§ MATERIAL SUPPLIED
┌──

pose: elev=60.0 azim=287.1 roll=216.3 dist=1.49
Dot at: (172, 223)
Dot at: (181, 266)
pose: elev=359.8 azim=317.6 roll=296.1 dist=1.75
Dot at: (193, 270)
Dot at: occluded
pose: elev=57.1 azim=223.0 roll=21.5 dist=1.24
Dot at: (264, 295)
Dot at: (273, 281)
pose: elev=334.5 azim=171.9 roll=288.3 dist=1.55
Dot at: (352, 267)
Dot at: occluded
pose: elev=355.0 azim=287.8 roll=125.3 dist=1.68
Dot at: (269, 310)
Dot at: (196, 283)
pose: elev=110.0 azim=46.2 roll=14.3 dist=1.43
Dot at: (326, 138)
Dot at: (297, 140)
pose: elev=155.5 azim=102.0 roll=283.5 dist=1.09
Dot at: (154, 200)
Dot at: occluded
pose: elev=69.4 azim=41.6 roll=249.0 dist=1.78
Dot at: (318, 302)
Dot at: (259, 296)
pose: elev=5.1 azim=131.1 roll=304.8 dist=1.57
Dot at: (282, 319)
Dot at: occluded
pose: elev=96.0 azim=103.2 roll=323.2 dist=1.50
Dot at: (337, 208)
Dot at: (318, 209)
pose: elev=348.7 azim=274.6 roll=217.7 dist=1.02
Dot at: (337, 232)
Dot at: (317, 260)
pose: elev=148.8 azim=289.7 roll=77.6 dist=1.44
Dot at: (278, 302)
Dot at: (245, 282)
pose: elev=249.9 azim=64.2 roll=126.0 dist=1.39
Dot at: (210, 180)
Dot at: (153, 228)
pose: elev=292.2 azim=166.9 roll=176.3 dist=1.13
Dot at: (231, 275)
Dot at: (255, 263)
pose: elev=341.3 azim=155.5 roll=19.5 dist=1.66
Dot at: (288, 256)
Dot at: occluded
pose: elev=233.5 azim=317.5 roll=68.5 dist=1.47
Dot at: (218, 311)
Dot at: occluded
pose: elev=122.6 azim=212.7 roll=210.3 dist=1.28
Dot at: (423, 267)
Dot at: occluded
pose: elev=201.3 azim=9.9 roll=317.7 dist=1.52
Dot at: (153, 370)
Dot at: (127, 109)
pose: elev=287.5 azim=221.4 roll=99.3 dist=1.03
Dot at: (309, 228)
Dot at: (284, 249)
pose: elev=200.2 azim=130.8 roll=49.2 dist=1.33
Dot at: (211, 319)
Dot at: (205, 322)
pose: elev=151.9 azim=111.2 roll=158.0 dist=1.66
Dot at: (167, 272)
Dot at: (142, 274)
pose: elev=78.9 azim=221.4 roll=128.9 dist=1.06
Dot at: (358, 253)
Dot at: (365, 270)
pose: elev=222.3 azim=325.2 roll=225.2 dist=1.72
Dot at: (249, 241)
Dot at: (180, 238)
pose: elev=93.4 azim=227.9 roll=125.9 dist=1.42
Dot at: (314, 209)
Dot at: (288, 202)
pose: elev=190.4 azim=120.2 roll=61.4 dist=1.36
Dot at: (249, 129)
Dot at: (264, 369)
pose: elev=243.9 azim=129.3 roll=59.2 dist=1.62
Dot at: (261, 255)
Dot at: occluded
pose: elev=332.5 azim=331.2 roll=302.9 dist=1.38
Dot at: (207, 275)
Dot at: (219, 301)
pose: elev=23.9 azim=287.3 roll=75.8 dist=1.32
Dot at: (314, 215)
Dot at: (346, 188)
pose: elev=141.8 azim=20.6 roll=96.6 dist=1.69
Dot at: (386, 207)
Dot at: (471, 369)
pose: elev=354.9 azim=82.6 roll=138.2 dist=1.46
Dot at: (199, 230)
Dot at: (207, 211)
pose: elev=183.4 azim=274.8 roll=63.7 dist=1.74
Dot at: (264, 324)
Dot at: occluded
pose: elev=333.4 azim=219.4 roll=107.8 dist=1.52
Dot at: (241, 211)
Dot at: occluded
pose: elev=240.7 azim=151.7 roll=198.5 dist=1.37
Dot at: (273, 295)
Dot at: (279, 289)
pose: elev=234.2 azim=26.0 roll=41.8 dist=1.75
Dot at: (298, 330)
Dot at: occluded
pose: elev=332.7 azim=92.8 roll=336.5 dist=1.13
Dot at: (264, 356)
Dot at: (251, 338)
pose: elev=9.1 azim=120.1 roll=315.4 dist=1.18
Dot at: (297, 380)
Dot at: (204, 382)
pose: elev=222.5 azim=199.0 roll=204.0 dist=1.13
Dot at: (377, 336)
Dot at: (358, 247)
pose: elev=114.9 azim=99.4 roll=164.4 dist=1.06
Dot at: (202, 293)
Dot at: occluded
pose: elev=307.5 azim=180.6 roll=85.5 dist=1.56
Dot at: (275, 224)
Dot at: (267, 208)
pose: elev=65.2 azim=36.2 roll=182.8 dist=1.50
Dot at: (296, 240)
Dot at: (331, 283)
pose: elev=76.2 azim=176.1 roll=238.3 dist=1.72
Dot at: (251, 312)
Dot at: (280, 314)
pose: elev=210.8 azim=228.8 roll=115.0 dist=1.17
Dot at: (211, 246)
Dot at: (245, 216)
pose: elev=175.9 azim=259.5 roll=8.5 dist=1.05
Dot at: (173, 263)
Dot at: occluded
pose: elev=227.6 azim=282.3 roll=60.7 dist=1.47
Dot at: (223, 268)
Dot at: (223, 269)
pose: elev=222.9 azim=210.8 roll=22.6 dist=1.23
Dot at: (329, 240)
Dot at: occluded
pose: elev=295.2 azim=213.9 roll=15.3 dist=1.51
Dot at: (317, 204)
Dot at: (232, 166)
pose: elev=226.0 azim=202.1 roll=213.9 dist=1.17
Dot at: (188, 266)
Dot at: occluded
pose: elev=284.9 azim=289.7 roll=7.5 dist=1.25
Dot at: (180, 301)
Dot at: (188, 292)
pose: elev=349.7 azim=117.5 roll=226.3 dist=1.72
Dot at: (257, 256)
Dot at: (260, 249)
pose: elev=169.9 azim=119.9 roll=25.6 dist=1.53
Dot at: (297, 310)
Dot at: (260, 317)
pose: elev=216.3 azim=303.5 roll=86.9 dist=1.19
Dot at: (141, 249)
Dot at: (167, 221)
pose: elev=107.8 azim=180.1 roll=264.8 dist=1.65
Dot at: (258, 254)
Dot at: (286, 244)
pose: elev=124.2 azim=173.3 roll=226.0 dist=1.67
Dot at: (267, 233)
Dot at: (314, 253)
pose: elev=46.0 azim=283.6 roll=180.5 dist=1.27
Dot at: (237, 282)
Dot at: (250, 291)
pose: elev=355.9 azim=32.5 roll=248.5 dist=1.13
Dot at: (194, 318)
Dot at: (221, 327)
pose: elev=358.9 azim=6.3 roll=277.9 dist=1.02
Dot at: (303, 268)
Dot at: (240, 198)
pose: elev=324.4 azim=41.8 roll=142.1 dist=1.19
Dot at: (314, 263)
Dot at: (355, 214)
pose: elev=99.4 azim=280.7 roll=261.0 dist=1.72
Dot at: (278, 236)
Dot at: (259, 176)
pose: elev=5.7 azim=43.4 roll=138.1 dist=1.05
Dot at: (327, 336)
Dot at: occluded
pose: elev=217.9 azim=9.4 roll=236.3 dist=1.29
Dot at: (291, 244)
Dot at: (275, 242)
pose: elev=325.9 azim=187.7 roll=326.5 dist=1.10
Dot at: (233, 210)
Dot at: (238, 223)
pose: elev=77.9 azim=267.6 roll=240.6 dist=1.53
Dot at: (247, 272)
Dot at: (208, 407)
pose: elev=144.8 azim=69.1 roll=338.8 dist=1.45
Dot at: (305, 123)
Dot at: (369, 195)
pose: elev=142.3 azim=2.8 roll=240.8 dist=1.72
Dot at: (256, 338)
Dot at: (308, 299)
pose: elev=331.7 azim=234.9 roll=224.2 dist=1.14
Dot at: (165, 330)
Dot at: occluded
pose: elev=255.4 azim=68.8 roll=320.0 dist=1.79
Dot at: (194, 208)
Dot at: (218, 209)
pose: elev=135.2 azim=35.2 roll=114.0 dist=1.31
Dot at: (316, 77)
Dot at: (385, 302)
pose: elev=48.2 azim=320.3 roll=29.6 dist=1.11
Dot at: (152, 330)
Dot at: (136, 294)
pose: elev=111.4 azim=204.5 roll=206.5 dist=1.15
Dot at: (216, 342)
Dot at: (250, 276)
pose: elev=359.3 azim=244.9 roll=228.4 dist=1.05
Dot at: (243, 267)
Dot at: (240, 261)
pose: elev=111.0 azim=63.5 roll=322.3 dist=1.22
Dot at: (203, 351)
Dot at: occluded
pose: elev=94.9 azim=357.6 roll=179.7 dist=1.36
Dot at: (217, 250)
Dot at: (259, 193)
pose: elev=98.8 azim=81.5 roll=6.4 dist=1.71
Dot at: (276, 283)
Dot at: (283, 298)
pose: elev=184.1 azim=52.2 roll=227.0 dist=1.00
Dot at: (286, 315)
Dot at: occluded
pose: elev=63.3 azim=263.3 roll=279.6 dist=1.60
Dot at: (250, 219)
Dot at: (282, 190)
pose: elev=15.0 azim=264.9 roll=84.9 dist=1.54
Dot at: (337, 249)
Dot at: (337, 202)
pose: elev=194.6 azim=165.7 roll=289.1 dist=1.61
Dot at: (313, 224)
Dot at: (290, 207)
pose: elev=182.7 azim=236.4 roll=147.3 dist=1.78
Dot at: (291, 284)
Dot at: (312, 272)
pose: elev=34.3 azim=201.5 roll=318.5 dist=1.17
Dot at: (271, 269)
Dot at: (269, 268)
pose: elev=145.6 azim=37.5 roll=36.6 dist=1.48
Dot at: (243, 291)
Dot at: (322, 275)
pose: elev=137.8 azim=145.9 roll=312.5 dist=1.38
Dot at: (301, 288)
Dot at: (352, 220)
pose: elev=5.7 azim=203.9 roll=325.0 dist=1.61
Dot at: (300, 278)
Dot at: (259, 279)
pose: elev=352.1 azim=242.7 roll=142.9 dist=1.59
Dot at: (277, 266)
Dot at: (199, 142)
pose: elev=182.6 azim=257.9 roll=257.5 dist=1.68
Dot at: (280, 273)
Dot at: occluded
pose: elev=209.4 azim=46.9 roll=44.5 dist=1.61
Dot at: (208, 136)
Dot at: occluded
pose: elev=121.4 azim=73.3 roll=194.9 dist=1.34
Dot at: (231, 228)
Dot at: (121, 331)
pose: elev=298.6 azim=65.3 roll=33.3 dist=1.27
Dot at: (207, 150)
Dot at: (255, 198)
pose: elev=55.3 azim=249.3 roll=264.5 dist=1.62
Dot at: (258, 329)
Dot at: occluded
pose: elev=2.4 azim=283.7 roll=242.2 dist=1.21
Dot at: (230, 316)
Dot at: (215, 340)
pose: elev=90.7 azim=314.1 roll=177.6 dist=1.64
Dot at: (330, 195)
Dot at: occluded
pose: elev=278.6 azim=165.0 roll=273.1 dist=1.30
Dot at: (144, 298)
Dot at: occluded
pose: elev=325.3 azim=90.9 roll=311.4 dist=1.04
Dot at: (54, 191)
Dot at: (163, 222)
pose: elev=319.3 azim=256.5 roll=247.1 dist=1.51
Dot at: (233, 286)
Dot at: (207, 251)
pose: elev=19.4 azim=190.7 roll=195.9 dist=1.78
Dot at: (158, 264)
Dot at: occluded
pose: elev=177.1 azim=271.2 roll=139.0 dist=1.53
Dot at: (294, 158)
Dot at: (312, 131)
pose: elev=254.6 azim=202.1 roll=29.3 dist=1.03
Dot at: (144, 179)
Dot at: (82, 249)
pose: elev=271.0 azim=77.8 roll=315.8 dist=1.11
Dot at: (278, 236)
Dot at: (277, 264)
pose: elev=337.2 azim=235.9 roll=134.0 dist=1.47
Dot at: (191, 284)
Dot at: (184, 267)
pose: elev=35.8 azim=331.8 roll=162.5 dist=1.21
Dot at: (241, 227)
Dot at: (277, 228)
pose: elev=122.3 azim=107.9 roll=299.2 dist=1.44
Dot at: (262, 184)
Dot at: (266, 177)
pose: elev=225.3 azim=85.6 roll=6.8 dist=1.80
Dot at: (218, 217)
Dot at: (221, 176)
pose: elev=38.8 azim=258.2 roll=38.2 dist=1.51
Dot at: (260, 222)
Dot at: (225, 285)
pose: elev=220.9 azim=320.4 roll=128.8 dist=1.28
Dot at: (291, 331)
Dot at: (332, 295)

└──

Copy the rows above without any change, from the first row through the line containing "Dot at: (259, 296)", inclusive.

pose: elev=60.0 azim=287.1 roll=216.3 dist=1.49
Dot at: (172, 223)
Dot at: (181, 266)
pose: elev=359.8 azim=317.6 roll=296.1 dist=1.75
Dot at: (193, 270)
Dot at: occluded
pose: elev=57.1 azim=223.0 roll=21.5 dist=1.24
Dot at: (264, 295)
Dot at: (273, 281)
pose: elev=334.5 azim=171.9 roll=288.3 dist=1.55
Dot at: (352, 267)
Dot at: occluded
pose: elev=355.0 azim=287.8 roll=125.3 dist=1.68
Dot at: (269, 310)
Dot at: (196, 283)
pose: elev=110.0 azim=46.2 roll=14.3 dist=1.43
Dot at: (326, 138)
Dot at: (297, 140)
pose: elev=155.5 azim=102.0 roll=283.5 dist=1.09
Dot at: (154, 200)
Dot at: occluded
pose: elev=69.4 azim=41.6 roll=249.0 dist=1.78
Dot at: (318, 302)
Dot at: (259, 296)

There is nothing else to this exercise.